We’re trading short-term velocity for long-term technical debt.

I saw this exact pattern during our cloud migration. Teams could spin up new infrastructure much faster with IaC tools. But governance, security review, cost management, and operational support couldn’t keep pace.

Result: infrastructure sprawl, security gaps, runaway costs. We had to slow down provisioning and invest heavily in governance before we could scale again.

The Business Impact: ROI is Negative

Let me be direct about the business case:

If AI coding tools increase code output by 59% but:

  • Review time increases 91%
  • Integration failures increase 30% (implied by 70.8% success rate)
  • Recovery time increases 13%
  • End-to-end delivery time increases 22% (per Keisha’s data)

Then the ROI on AI coding tool investment is negative.

We’re paying for tools that make us slower.

CFOs are asking me to justify AI tool spending. I can show adoption metrics and code generation volume. But when they ask “did this make us ship faster?” the honest answer is no.

The Framework: Idea-to-Production Time

David asked what percentage of investment goes to code generation vs. delivery systems.

Better question: What’s your idea-to-production cycle time?

That’s the only metric that matters for business value:

  • How fast can we test product hypotheses?
  • How fast can we respond to customer feedback?
  • How fast can we fix production issues?
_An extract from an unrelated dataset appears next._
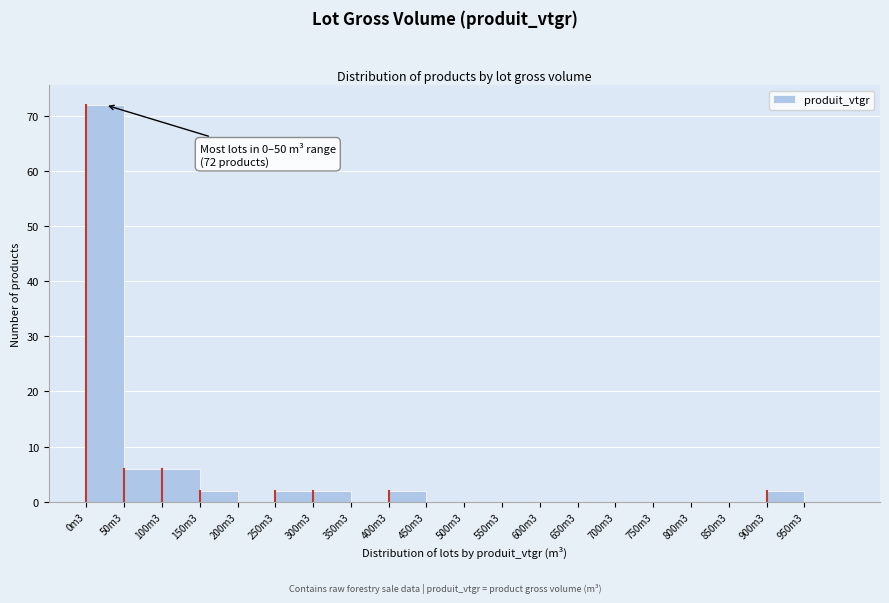

Reading left to right, list all the values displayed in this chart.

0m3=72	50m3=6	100m3=6	150m3=2	200m3=0	250m3=2	300m3=2	350m3=0	400m3=2	450m3=0	500m3=0	550m3=0	600m3=0	650m3=0	700m3=0	750m3=0	800m3=0	850m3=0	900m3=2	950m3=0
Everything else is activity theater.

At my current company:

  • 2024 average idea-to-production: 14 days
  • 2025 average (post-AI tool rollout): 18 days

We got slower after adopting AI coding tools.

The 2026 Budget Shift

Based on this analysis, I’m shifting our 2026 engineering budget:

Reduce spend on:

  • Additional AI coding tool licenses (maintain current, don’t expand)
  • Productivity tools that optimize code writing

Increase spend on:

  • Autonomous validation platforms
  • Intelligent CI/CD orchestration (GitLab Ultimate, CircleCI Scale)
  • Automated integration testing infrastructure
  • Recovery automation and observability
  • Architecture conformance tooling

Target: Cut idea-to-production time by 40% by addressing the actual constraint.

Call to Action for CTOs

If you’re a CTO reading this:

  1. Measure end-to-end delivery time, not code generation speed
  2. Identify your actual constraint — probably integration/validation, not coding
  3. Reallocate budget from code generation to delivery systems
  4. Change incentives — reward code shipped and stable, not code written
  5. Invest in autonomous validation — the only way to match AI generation speed

The AI coding boom is real. But we’re investing in the wrong part of the pipeline.

Fix the constraint, then increase throughput. Not the other way around.


Context: CTO at mid-stage SaaS company, previously led engineering at Twilio and Microsoft. Happy to share our budget allocation and metrics framework with anyone interested.

This discussion deserves broader visibility. Tagging our head of engineering finance to review.